One more post before we get started.

The following are my current thoughts for some of the topics I’d like to cover on this site, both as a reference for my future self to look back at my naive optimism, but also if anyone wants to start contributing to any of these now, or to start a discussion on any the later topics to start framing and exploring them.

Theme 1 - the technology catalogue

The plan here is to start building up a technology catalogue by looking at the key vendors in the Data Engineering space. This will only be a start on the technologies I’d expect to see in our catalogue however, so once this is done the plan is to then go through by technology category to complete the catalogue.

I’d also like to look at providing a concise yet detailed introduction to some technologies that describes exactly what it is, how it works, and what the key features are.
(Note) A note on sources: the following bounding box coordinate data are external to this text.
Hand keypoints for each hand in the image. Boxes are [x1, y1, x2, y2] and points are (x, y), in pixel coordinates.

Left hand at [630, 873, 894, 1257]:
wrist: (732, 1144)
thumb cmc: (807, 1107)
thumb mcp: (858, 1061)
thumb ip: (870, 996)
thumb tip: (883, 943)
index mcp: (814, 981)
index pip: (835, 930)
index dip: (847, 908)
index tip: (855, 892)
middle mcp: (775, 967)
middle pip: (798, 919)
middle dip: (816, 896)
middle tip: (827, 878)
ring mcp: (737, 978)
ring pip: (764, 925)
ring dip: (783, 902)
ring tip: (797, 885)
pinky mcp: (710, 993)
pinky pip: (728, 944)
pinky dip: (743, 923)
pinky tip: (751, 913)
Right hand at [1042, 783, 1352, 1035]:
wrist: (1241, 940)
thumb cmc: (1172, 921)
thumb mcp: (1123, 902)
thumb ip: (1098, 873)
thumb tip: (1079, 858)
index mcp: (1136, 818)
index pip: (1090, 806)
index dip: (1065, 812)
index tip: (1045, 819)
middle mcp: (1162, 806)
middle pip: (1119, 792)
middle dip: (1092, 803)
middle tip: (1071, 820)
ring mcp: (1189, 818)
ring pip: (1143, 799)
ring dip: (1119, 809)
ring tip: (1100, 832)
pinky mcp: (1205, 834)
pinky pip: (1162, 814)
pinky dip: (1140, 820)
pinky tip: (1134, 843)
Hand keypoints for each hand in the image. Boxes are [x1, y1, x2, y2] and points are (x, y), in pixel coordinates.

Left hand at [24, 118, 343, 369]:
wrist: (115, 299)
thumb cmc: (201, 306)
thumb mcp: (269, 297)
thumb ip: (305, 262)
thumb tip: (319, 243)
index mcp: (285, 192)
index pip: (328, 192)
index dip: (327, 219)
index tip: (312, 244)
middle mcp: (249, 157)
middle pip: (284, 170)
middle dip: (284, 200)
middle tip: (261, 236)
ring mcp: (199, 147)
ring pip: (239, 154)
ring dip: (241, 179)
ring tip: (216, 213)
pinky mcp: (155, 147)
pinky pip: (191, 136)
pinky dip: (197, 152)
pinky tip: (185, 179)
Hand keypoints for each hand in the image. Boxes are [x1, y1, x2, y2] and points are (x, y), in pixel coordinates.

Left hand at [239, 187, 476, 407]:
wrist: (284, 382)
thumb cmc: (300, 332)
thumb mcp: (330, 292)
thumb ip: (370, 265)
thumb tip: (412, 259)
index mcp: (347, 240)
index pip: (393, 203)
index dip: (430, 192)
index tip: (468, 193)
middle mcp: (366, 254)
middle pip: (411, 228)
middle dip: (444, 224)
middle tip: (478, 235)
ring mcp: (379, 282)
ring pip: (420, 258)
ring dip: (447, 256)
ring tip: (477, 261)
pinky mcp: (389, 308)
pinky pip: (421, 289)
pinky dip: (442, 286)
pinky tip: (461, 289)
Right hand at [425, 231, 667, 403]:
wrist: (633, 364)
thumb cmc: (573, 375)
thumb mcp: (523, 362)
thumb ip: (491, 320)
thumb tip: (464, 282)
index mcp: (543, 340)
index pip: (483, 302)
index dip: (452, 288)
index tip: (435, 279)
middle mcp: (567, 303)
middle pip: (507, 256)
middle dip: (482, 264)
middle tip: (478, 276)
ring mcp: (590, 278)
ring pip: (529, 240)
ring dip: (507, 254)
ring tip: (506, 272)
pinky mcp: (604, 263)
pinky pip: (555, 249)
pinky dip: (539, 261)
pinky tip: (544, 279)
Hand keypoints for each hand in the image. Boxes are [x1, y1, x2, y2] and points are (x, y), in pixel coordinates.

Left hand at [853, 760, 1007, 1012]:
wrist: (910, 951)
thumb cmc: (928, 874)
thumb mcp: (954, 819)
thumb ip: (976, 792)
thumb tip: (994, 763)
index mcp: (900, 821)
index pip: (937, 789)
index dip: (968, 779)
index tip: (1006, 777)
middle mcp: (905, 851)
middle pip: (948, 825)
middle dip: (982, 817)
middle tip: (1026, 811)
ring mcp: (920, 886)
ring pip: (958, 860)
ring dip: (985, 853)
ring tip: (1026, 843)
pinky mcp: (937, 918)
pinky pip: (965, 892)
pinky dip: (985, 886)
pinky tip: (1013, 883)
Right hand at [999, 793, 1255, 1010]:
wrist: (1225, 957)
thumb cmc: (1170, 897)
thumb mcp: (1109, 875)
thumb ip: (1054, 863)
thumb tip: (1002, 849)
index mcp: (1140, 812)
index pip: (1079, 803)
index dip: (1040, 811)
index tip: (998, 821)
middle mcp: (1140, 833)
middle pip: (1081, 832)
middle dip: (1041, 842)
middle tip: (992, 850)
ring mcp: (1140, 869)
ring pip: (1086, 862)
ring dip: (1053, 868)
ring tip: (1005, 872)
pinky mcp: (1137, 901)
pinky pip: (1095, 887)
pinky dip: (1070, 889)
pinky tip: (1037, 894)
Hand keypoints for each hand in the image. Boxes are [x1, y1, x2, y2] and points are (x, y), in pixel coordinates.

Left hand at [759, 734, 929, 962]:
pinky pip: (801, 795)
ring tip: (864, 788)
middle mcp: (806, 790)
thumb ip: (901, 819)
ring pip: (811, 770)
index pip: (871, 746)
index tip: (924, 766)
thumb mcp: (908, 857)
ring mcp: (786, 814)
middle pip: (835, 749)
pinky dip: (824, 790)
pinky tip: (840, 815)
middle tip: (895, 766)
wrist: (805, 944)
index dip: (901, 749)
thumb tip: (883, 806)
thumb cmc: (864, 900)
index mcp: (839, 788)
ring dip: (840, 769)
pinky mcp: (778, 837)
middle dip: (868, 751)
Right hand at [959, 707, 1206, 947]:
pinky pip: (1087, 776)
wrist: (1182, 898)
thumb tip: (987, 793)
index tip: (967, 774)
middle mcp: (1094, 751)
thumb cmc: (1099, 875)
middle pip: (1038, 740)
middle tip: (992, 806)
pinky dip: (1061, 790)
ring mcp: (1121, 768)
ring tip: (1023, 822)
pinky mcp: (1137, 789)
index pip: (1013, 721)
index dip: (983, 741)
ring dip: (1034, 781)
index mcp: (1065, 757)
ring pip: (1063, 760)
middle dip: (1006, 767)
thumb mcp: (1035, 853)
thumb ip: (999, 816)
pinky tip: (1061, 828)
So much material that can be found on the internet is marketing material that glosses over the information I’m interested in knowing to understand whether a technology might meet my use cases and integrate into my environment, and my hope is that I can use this site to address that.

Theme 2 - data engineering use cases

One thing I don’t want to do on this site is define another data ecosystem architecture - there are too many already, most of them are designed to sell specific technologies, and none of them will fit the range of different requirements and constraints that different organisations will have.

However, what I do want to do is look at the range of different of different use cases that you might use data engineering technologies for, from a Data Lake (and we’ll look at what that overloaded term actually means) to a Data Warehouse (and why they’re still relevant), from the acquisition of data to the preparation of a Query Focused Dataset, and from the management of a data catalogue to the monitoring of data quality metrics.

I’d then like to look at how different technologies and architectural patterns can support these use cases - how do you implement a Data Lake using Hadoop, what technologies support data governance and data catalogues, and how do the various streaming frameworks compare.

As part of this I also want to look at the core principles behind Data Transformation, what state of the art in this space looks like, and how the established enterprise technologies compare to the new Open Source upstarts.

Theme 3 - delivery

As if the above isn’t already massively ambitious enough, I’d also like to talk about the delivery of data solutions, including:

  • How we can use best practice delivery concepts (e.g. configuration management, continuous integration and testing, automated deployment, infrastructure and database management) and what these mean within a data solution
  • How we can bring some the new best practices from Lean and Agile into the data space, and what data transformation tools need to do in order to be able to support this
  • Why data projects can have a reputation for late delivery, cost overruns, poor quality data and a high cost of change, and what can be done about this

I think that will more than do us. Getting through that lot will take some time, but with help and contributions I think this site could be hugely valuable.